Researchers from the University of Oxford have developed a novel benchmark to test AI capabilities in pure mathematics, focusing on 100 problems that remain unsolved by humans. Their study reveals that OpenAI's latest model, GPT-5.4 Pro, has made verifiable progress on two of these challenges, marking a significant step for AI in formal research domains. The benchmark itself is a rigorous test bed designed to move beyond standard solved problems and evaluate an AI's capacity for genuine mathematical discovery.

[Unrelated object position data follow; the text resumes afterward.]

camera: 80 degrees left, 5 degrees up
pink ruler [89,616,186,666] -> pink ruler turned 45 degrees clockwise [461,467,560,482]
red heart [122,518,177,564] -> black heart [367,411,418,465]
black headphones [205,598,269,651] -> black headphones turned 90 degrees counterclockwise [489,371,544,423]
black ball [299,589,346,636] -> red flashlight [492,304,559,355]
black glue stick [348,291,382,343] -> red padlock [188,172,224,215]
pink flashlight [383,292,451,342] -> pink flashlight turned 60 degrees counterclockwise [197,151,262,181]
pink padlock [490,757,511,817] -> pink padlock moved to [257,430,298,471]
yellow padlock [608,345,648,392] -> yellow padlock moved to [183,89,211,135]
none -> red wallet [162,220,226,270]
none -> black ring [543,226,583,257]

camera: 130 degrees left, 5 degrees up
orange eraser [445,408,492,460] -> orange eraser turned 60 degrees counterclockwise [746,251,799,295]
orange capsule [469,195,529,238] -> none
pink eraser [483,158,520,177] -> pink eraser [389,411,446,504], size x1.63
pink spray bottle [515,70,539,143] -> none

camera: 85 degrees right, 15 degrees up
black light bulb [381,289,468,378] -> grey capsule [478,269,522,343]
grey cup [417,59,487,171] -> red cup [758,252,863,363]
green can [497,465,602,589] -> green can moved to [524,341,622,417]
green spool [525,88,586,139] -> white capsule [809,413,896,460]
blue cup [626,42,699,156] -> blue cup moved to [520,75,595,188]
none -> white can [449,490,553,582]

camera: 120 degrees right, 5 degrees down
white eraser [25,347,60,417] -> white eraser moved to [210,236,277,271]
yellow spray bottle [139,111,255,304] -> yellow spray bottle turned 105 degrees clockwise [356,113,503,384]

In the experiments, GPT-5.4 Pro engaged in extended reasoning sessions, roughly an hour long, to work on the problems. On a Kakeya-type problem concerning geometric set overlaps, the model produced an optimized triangle overlap solution that outperformed the baseline from AlphaEvolve by approximately 4.9%. For a problem related to diagonal Ramsey numbers—a central topic in combinatorics—the AI applied a quintic correction to lower the bounding constant by about 2.7%. The researchers are currently validating these proposed advancements with expert mathematicians, a process detailed in their accompanying paper and social media discussions.
This work shifts the goalpost for AI evaluation from memorization and pattern recognition on known tasks to active contribution in fields requiring deep, structured reasoning. The success of GPT-5.4 Pro suggests that large language models, when given sufficient time and context, can begin to operate as research assistants in highly specialized disciplines. It highlights a new potential workflow where AI can propose novel conjectures or optimizations that human experts can then rigorously verify and build upon.
- Oxford researchers created a benchmark of 100 unsolved math problems to test AI research prowess.
- OpenAI's GPT-5.4 Pro improved a solution to a Kakeya-type problem by ~4.9% and reduced a Ramsey number constant by ~2.7%.
- The model achieved this through ~1 hour of reasoning per problem, with results now undergoing expert validation.
Why It Matters
This demonstrates AI's potential to act as a collaborative research tool in pure mathematics and other formal sciences, aiding human discovery.